For leftovers, wrap or container the bread, chill it quickly, and plan to finish it within a few days. The USDA notes most leftovers keep in the fridge for 3–4 days when stored right, per FSIS leftovers storage guidance.
Reheating Garlic Bread So It Stays Crisp
The microwave warms garlic bread fast, yet it often turns the crust rubbery. The air fryer is the better reheat tool because it dries the surface just enough to bring back crunch.
Reheat Method
- Set the air fryer to 320°F.
- Place slices in one layer.
- Heat for 2 minutes, then check.
- Add 30–60 seconds until warm through.
If your bread has cheese, stay near the low end and add time in short bursts. Cheese can go from melty to dark in a blink.
Common Mistakes That Ruin Air Fryer Garlic Bread
Using Too High A Temperature
High heat feels tempting because bread browns fast. Garlic butter browns even faster. If you start at 400°F, the top can darken before the inside warms, and the garlic can turn bitter. For most slices, 330–350°F lands in the sweet spot.
Overloading The Basket
Stacking slices traps steam. Steam softens the crust, which is the opposite of what you want. Cook in batches and keep the airflow open.
Adding Wet Toppings
Watery toppings can make the bread soggy and messy. If you want chopped tomatoes or a wet garlic sauce, add it after cooking and serve right away.
Skipping The Mid-Cook Check
Air fryers vary. Two brands set to the same number can brown at different speeds. The first time you run a new garlic bread style, check early. It saves you from a tray of dark, dry slices.
Troubleshooting Cheat Sheet
Use this table to fix the batch you’re making, then tweak the next batch so it lands right on the first run.
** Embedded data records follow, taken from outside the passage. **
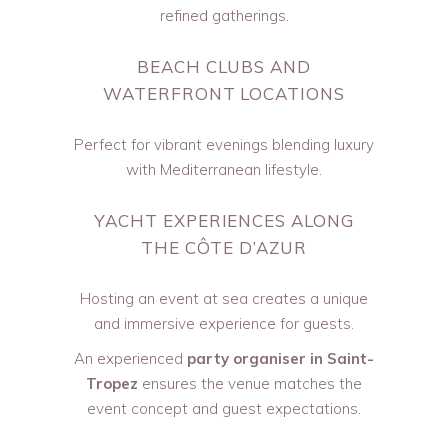
refined gatherings.
BEACH CLUBS AND
WATERFRONT LOCATIONS
Perfect for vibrant evenings blending luxury
with Mediterranean lifestyle.
YACHT EXPERIENCES ALONG
THE CÔTE D’AZUR
Hosting an event at sea creates a unique
and immersive experience for guests.
An experienced
party organiser in Saint-
Tropez
ensures the venue matches the
event concept and guest expectations.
| What You See | Likely Cause | Fix |
|---|---|---|
| Edges dark, center cool | Temp too high for thickness | Drop to 330°F, add 1–3 min |
| Top pale after full time | Basket crowded or bread too cold | Space slices out, add 1 min |
| Cheese slides off | Too much cheese or bread tilted | Use less cheese, keep slice flat |
| Garlic tastes bitter | Garlic browned hard | Lower temp, shorten cook time |
| Bottom soggy | Steam trapped under bread | Use perforated liner or no liner |
| Butter drips and smokes | Butter pooling, crumbs scorching | Use thinner spread, clean basket |
| Bread dries out | Time too long at any temp | Reduce time, rest 1 minute only |
Batch Plan For Two, Four, Or A Crowd
Garlic bread is easy to scale if you treat it like batches, not one giant pile. Cook one layer at a time, then hold finished slices while you run the next batch.
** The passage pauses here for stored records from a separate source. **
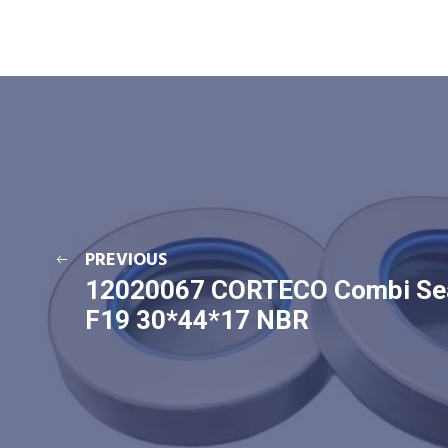
PREVIOUS
12020067 CORTECO Combi Se
F19 30*44*17 NBR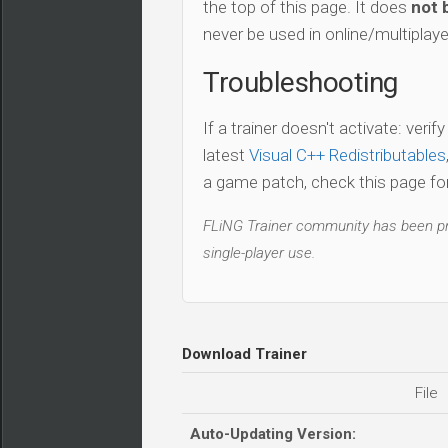
the top of this page. It does
not 
never be used in online/multiplay
Troubleshooting
If a trainer doesn't activate: verif
latest
Visual C++ Redistributables
a game patch, check this page for 
FLiNG Trainer community has been pro
single-player use.
Download Trainer
File
Auto-Updating Version:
To hold slices for a short window, set your oven to 200°F and place finished bread on a rack. A rack keeps airflow under the bread so the bottoms don’t soften. Don’t cover it with foil; that traps steam.
Printable Air Fryer Garlic Bread Checklist
This is the quick routine you can keep on your phone. It works for most brands and keeps the results steady.
- Pick temp: 350°F for slices, 330°F for thick or loaf halves
- Single layer, no overlap
- Check early on the first batch
- Rotate basket halfway if one side browns faster
- Shield edges with a small foil strip if rims darken
- Rest one minute, then serve
Final Notes For Repeatable Results
Once you nail your settings, garlic bread becomes a reliable side for pasta, soup, salads, or late-night snacks. Keep a pen note for your go-to brand and slice thickness, because that’s what drives the timing more than anything else.
If you’re still asking can you put garlic bread in the air fryer? try one test slice at 350°F for five minutes, check it, and adjust by a minute from there. After that first run, you’ll have your house setting.